CEL ZADANIA
Proszę wiernie odtworzyć wiersze rekordów, zaczynając od wiersza zawierającego „Rendered at 2001 by 1125 pixels.”, a kończąc na wierszu zawierającym „table_header Levels [1194, 764, 1406, 824]”, z uwzględnieniem obu tych wierszy.

FRAGMENTY REKORDÓW
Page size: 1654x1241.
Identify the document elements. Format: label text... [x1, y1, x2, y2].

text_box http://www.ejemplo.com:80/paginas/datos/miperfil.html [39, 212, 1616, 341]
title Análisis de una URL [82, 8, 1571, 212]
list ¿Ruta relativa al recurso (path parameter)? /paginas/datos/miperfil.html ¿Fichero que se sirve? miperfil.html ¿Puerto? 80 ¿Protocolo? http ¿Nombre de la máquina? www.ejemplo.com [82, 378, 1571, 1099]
...
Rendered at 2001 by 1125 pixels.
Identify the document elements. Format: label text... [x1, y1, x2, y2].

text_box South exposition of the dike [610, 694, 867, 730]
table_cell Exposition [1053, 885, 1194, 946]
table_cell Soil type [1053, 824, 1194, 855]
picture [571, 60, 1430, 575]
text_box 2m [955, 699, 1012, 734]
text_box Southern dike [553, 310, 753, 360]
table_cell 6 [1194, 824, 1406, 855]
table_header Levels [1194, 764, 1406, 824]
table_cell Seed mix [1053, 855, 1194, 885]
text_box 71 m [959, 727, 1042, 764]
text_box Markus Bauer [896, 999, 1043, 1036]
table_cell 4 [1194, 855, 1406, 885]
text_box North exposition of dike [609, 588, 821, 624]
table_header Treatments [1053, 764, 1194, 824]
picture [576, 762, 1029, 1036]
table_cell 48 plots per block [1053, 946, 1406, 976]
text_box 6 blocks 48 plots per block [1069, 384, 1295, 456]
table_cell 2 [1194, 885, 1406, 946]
* * *
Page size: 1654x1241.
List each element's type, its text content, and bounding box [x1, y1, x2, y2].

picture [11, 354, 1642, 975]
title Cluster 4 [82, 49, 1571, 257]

WYNIK ZADANIA
Rendered at 2001 by 1125 pixels.
Identify the document elements. Format: label text... [x1, y1, x2, y2].

text_box South exposition of the dike [610, 694, 867, 730]
table_cell Exposition [1053, 885, 1194, 946]
table_cell Soil type [1053, 824, 1194, 855]
picture [571, 60, 1430, 575]
text_box 2m [955, 699, 1012, 734]
text_box Southern dike [553, 310, 753, 360]
table_cell 6 [1194, 824, 1406, 855]
table_header Levels [1194, 764, 1406, 824]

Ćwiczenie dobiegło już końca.